Hacker Newsnew | past | comments | ask | show | jobs | submitlogin
[flagged] Why one search engine for the whole internet is not a good idea anymore (dynamicguy.com)
20 points by ferdous on May 18, 2017 | hide | past | favorite | 27 comments


I work on Google Search. Having one search engine per country doesn't seem like the correct approach to the problem.

> Every country has a mammoth collection of valid results for your query.

Having seen the corpus of content available from each language, this is categorically false. Consider Wikipedia, which is a fairly ubiquitous information source on the web that provides answers to tons of searches. English documents: 5.4M, Romanian documents: 376k.

Perhaps the solution to the OP's woes is more tools for filtering. This post conflates the ideas between language and country. Search typically returns to you results and search features that are in the query language. Today's solution where filtering is done through query refinement and query operators seems to cover a lot of use cases already.

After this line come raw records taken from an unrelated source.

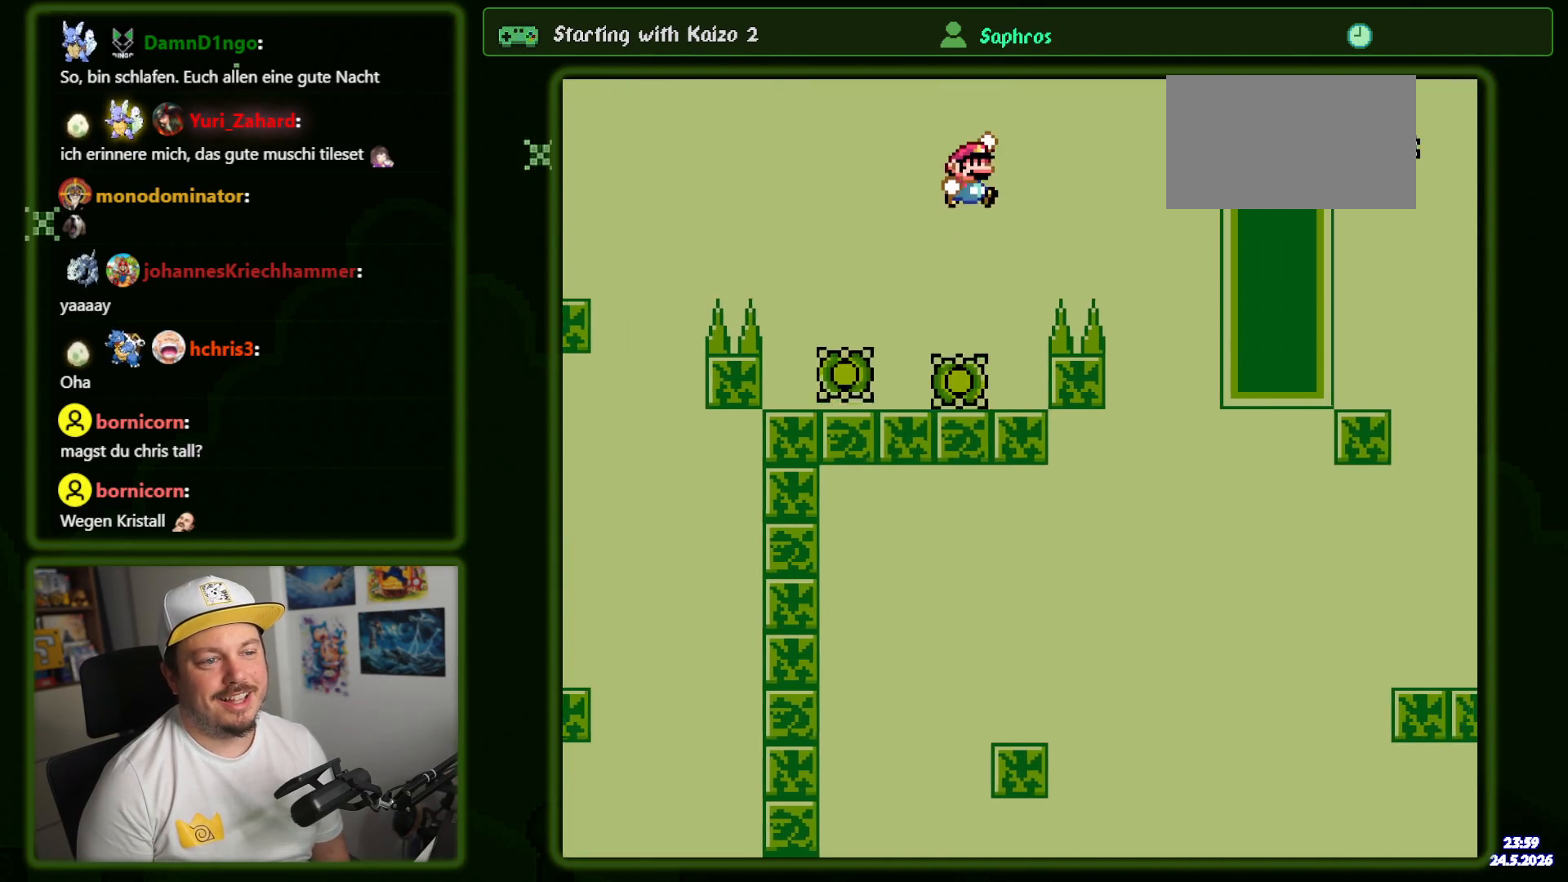
{"buttons": ["B", "Y", "DPAD_LEFT"], "events": [[233, "DPAD_RIGHT", "up"], [350, "DPAD_LEFT", "down"]]}
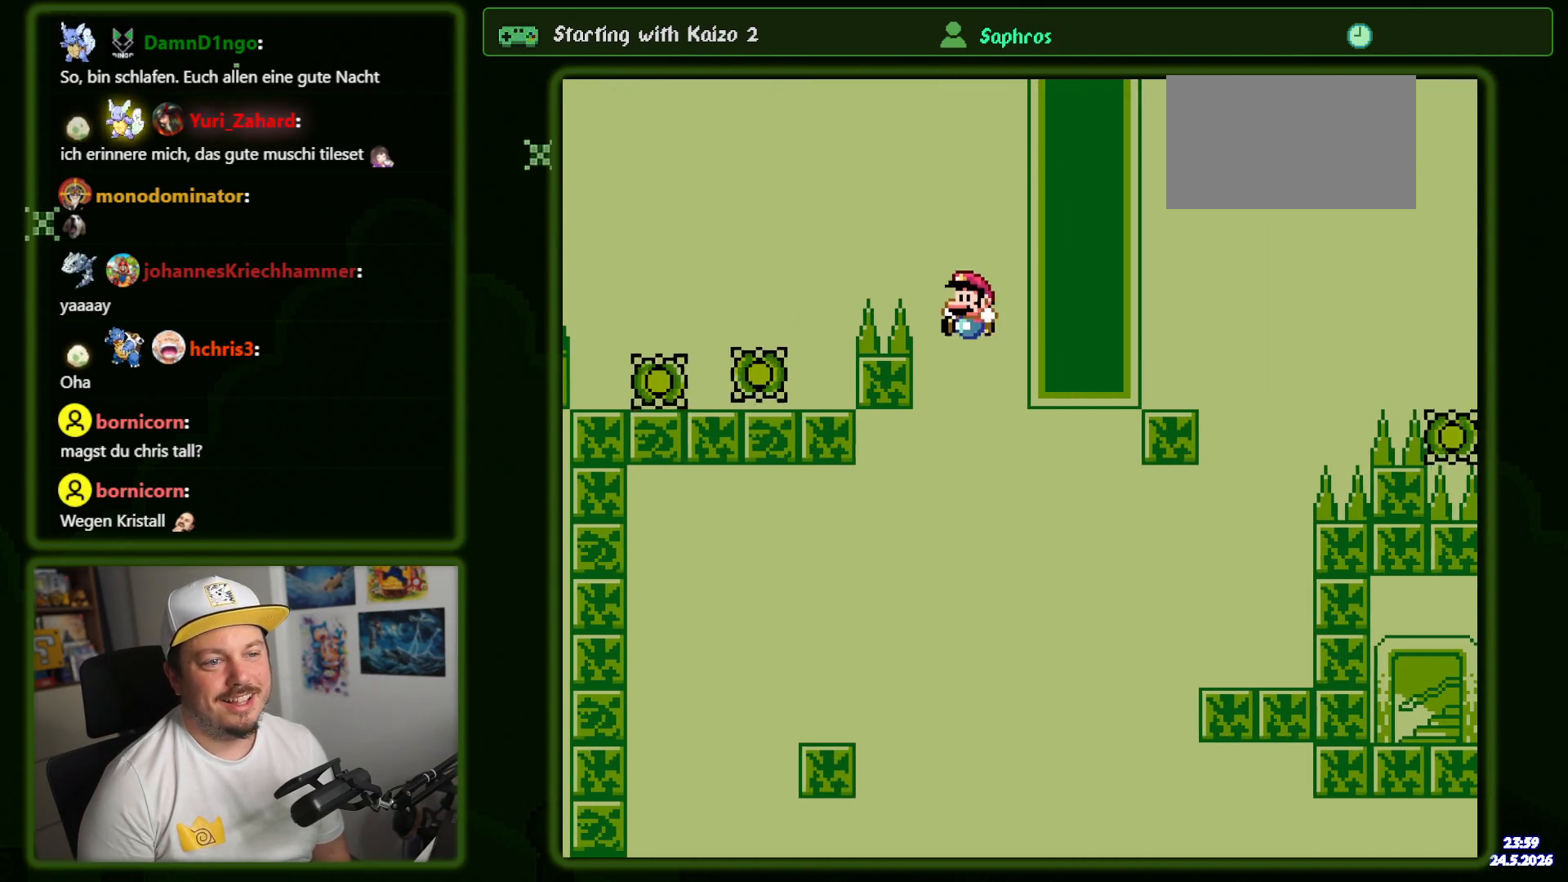
{"buttons": ["Y", "DPAD_RIGHT"], "events": [[350, "B", "up"], [350, "DPAD_LEFT", "up"], [400, "DPAD_RIGHT", "down"]]}
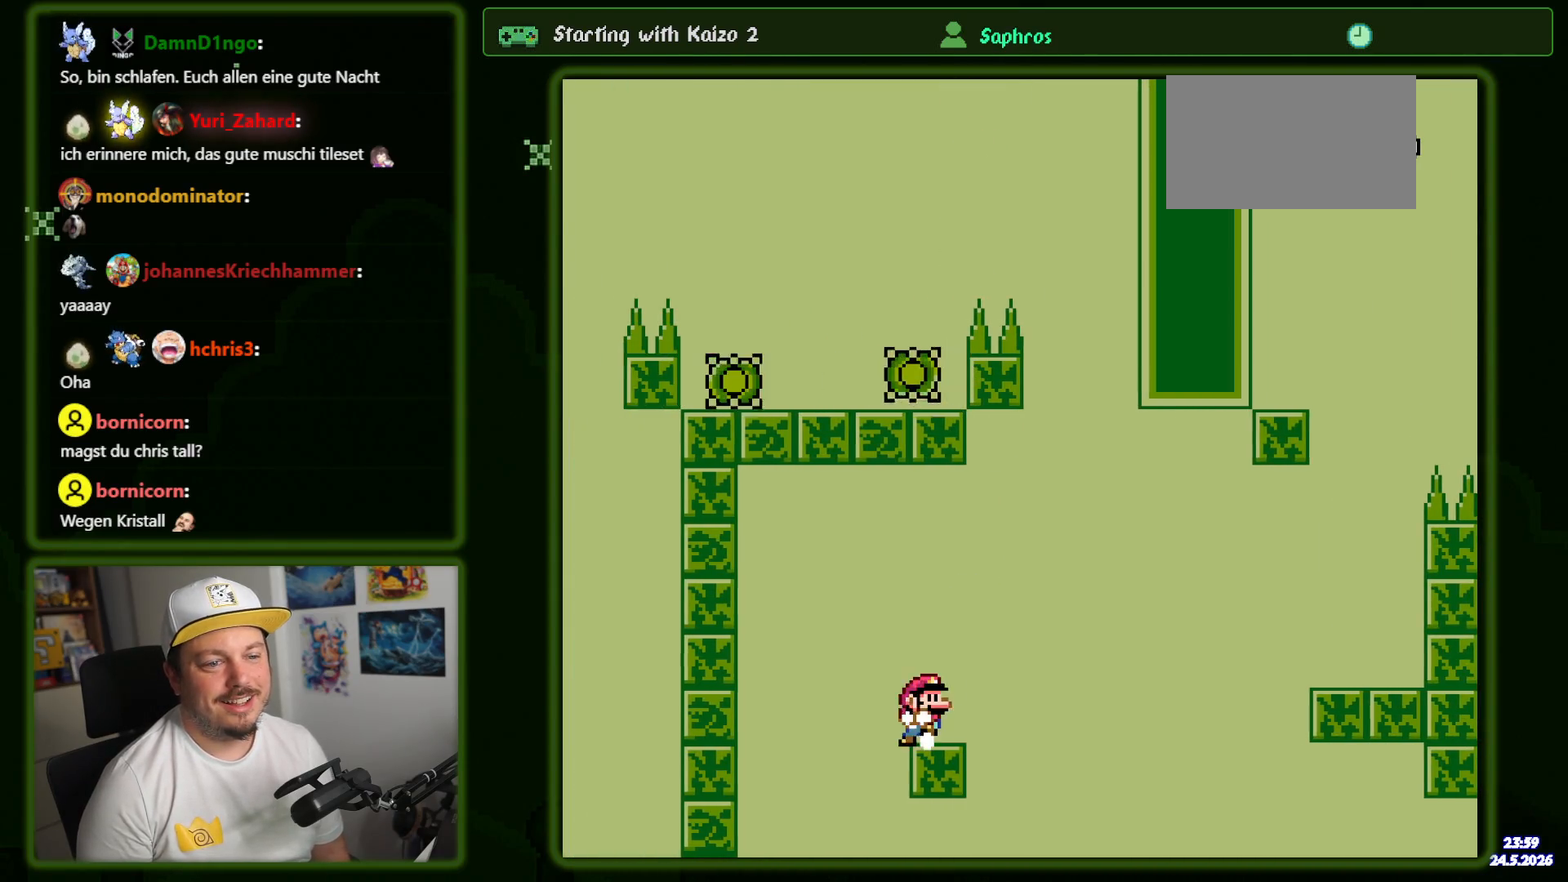
{"buttons": ["B", "Y", "DPAD_RIGHT"], "events": [[216, "B", "down"]]}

Further, by having an integrated product, ML models can learn behaviors specific to certain locales where those behaviors differ from region to region, and balance with more universal behaviors that apply to more than one region.


A server made out of Lego probably would not have been seen as the correct approach to the problem by an engineer at AltaVista a few years ago. Search engines by country is just a way of expressing the abstractions that are involved in chunking up search in a way that is orthogonal to building a service chunked around advertizing revenue, English, and Silicon Valley political philosophies.

Or to put it another way, 376k Wikipedia documents in Romanian is about 50% more than the number of articles in the last print version of Encyclopedia Britannica. The dismissal of their significance may express a worldview bubble that is endemic of Google and its business model.

Just because 376k Romanian documents is not enough to train a data center in how to sell chia pets to Bucharestians, doesn't mean that it is not a significant repository of information for actual human beings.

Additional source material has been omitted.